#### [Consegne]
(a) Rispondi alle domande sul brano relativo ai delitti contro gli animali.
(i) Quale nuovo Titolo introduce la legge nel Codice Penale?
(ii) Qual è la pena massima di carcere per chi organizza combattimenti tra animali?
(iii) Che cosa è ora vietato fare con i cani?
(b) Ricopia il brano sui delitti contro gli animali cominciando da "La legge modifica" e terminando con "30.000 € di multa.".
(c) Prosegui il brano sui delitti contro gli animali dal punto in cui si interrompe.

#### [Brano di lettura]
La legge modifica il Codice Penale e introduce il nuovo Titolo IX‑bis, dedicato ai delitti contro gli animali, con pene notevolmente più severe per chi si rende responsabile di atti crudeli, uccisioni ingiustificate o sfruttamento per fini illeciti.

Pene più dure per chi maltratta o uccide animali

Tra i punti principali del provvedimento:

  • Uccidere un animale con crudeltà può costare fino a 4 anni di carcere e 60.000 € di multa.

  • Il maltrattamento senza esito letale è punito fino a 2 anni di reclusione e 30.000 € di multa.

  • Organizzare combattimenti tra animali comporta pene fino a 4 anni di carcere e multe fino a 160.000 €.

  • Il traffico illegale di cuccioli prevede fino a 18 mesi di reclusione e sanzioni pecuniarie fino a 30.000 €.

  • Nuove aggravanti aumentano le pene se i reati sono commessi alla presenza di minori o se le immagini dei maltrattamenti vengono diffuse online.

  • È ora vietato tenere cani alla catena, con sanzioni amministrative e penali precise.

#### [Dati forniti]
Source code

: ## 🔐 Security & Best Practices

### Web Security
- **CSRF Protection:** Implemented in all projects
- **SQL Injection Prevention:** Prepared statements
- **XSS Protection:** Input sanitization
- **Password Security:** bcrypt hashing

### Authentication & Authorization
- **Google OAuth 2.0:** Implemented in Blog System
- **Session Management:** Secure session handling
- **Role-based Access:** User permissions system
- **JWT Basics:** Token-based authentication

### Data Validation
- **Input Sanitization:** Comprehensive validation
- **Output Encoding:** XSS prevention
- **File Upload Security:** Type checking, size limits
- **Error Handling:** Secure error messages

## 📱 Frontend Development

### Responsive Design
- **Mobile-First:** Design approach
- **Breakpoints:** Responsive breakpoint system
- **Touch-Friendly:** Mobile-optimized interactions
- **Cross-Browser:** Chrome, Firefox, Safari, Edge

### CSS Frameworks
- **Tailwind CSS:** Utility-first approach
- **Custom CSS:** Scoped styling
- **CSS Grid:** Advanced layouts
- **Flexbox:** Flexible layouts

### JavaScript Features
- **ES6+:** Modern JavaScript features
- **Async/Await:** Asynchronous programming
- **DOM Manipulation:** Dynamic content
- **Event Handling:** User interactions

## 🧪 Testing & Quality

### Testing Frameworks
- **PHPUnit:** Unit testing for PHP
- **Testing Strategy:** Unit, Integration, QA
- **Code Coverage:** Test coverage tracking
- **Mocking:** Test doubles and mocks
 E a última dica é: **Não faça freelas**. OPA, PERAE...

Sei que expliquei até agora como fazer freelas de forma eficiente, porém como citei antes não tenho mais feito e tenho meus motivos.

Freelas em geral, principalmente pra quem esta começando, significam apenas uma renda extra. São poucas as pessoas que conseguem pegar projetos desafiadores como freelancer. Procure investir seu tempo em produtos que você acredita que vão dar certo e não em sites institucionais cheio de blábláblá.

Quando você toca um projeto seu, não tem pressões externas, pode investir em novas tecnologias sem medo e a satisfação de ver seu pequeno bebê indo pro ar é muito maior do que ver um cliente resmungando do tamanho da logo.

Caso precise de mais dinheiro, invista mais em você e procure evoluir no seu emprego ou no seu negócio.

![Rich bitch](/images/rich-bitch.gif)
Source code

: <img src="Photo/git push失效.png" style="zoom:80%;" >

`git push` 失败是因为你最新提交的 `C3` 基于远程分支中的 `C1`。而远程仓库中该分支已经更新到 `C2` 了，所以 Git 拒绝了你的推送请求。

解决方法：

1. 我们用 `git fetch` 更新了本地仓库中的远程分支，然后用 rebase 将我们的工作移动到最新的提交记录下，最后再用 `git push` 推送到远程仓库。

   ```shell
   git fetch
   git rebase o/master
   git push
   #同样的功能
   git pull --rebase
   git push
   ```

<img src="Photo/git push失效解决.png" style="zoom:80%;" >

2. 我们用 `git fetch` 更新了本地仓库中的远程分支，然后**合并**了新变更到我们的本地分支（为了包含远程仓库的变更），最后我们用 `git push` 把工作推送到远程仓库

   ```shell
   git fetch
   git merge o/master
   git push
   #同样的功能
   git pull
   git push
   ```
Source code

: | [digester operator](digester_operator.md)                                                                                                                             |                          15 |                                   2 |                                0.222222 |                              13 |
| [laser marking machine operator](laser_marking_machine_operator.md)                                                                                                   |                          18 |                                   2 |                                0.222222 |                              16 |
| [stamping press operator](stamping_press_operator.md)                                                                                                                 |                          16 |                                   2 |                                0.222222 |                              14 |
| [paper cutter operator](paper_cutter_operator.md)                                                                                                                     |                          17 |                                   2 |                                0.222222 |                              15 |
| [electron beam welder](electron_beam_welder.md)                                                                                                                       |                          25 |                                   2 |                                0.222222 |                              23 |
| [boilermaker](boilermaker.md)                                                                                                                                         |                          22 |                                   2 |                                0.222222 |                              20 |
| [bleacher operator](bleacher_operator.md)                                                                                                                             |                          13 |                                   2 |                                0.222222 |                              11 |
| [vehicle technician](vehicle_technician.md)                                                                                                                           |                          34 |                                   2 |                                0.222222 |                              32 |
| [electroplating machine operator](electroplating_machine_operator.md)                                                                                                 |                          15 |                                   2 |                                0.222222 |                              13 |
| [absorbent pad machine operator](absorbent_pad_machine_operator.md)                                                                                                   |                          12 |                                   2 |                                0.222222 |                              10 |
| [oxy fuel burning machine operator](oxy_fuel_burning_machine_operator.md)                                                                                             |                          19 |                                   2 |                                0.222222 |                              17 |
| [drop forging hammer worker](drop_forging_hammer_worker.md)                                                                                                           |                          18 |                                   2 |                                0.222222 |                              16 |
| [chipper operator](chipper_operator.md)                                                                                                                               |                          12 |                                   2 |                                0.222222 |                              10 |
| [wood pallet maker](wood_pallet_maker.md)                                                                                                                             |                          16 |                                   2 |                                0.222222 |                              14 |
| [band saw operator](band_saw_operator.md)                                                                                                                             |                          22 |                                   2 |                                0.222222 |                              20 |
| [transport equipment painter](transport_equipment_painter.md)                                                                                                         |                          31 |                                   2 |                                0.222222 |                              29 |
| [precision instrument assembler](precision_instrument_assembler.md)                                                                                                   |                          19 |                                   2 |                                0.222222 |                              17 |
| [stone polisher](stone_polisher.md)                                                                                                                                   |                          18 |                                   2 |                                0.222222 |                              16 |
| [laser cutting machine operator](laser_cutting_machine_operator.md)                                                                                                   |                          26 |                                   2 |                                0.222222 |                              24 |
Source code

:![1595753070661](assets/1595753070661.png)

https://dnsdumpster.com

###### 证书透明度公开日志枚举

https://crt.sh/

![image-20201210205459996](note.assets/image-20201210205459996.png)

#### [Soluzioni]
(a)
(i) Il Titolo IX‑bis, dedicato ai delitti contro gli animali.
(ii) Fino a 4 anni di carcere.
(iii) Tenerli alla catena.

(b)
La legge modifica il Codice Penale e introduce il nuovo Titolo IX‑bis, dedicato ai delitti contro gli animali, con pene notevolmente più severe per chi si rende responsabile di atti crudeli, uccisioni ingiustificate o sfruttamento per fini illeciti.

Pene più dure per chi maltratta o uccide animali

Tra i punti principali del provvedimento:

  • Uccidere un animale con crudeltà può costare fino a 4 anni di carcere e 60.000 € di multa.

  • Il maltrattamento senza esito letale è punito fino a 2 anni di reclusione e 30.000 € di multa.

(c)
  • Tutti i principali reati contro gli animali diventano procedibili d’ufficio, permettendo alle forze dell’ordine di intervenire senza attendere una querela.

Queste disposizioni intendono non solo punire ma anche scoraggiare comportamenti che causano sofferenza agli animali e sono state accolte come una tappa storica nel riconoscimento dei loro diritti.

La nuova frontiera: stop alla macellazione dei cavalli

Parallelamente all’applicazione della Legge Brambilla, il Parlamento italiano ha avviato l’iter di una nuova proposta di legge per vietare la macellazione dei cavalli e di altri equidi (come asini, muli e bardotti).

Questa proposta, che ha preso forma in commissione alla Camera, punta a riconoscere gli equidi come animali di affezione, analogamente a cani e gatti, e a includerli legalmente nella categoria di esseri non destinati alla produzione alimentare.

Se approvata, la legge imporrebbe:

  • Il divieto assoluto di macellazione e consumo di carne equina.

  • Sanzioni penali con arresto fino a 3 anni e multe fino a 100.000 € per chi viola il divieto.

  • L’obbligo di microchippare e iscrivere gli equidi in un registro nazionale di animali non destinati alla produzione alimentare.

Questa proposta di legge si colloca in un più ampio dibattito culturale e politico sul rapporto tra uomo e animali, ma ha suscitato anche critiche da parte di chi vede nel consumo di carne equina una tradizione gastronomica regionale che rischierebbe di essere penalizzata.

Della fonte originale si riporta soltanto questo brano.